Demnach hat der Beschwerdeführer nicht nach der Tat des § 207 StGB jene nach § 209 StGB (die nach Ansicht des Verteidigers kein relevantes, jedenfalls aber geringeres Unrecht darstelle) begangen, sondern ist umgekehrt straffällig geworden. Nach dem vom Schöffengericht in Richtung §§ 15, 209 StGB beurteilten Verhalten hat er (dem unangefochten gebliebenen Schuldspruch zufolge) Unzucht sogar mit dem ihm nunmehr auch altersmäßig bekannten Unmündigen getrieben. Solcherart hat sich die kriminelle Energie des Beschwerdeführers (auch unter dem Gesichtspunkt der Argumente des Verteidigers) nicht vermindert, sondern verstärkt. Dies, die Fortsetzung der Unzuchtshandlungen und deren wiederholte Begehung über fast ein halbes Jahr bis annähernd zur Inhaftnahme begründen gar wohl die Tatbegehungsgefahr, wie dies das Oberlandesgericht zutreffend herausgestrichen hat.

Ausgehend vom erstinstanzlichen (teilweise in Rechtskraft erwachsenen) Schuld- und Strafausspruch, wovon der Beschwerdeführer bisher nicht einmal die Hälfte in Untersuchungshaft verbrachte (unter Ausklammerung der widerrufenen bedingten Strafnachsichten), kann schließlich keine Rede davon sein, daß die Dauer der Untersuchungshaft zum Zeitpunkt der angefochtenen Haftentscheidung zu der zu erwartenden Strafe außer Verhältnis gestanden wäre (14 Os 19/97).

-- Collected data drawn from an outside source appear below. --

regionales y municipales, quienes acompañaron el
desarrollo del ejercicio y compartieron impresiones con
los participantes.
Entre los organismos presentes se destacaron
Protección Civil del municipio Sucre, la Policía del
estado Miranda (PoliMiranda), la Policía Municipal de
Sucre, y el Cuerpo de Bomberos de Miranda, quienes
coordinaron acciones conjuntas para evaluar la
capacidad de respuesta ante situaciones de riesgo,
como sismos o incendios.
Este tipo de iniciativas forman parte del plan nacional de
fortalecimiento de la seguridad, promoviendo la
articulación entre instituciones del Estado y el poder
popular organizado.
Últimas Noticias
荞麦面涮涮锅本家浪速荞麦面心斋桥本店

Der Haftzweck kann auch durch gelindere Mittel nicht erreicht werden. Denn abgesehen davon, daß sich die Verhältnisse, unter denen der Beschwerdeführer die ihm angelastete Tat begangen hat, nicht entscheidend geändert haben (§ 180 Abs 3 letzter Satz StPO), zeigt er zufolge Rückfalls in offenen Probezeiten mit steigender krimineller Energie, daß bloße Zusagen oder eine allfällige Beratung oder Therapie nicht ausreichen, um den Haftzweck zu erreichen.

Der Grundrechtsbeschwerde war daher ein Erfolg zu versagen.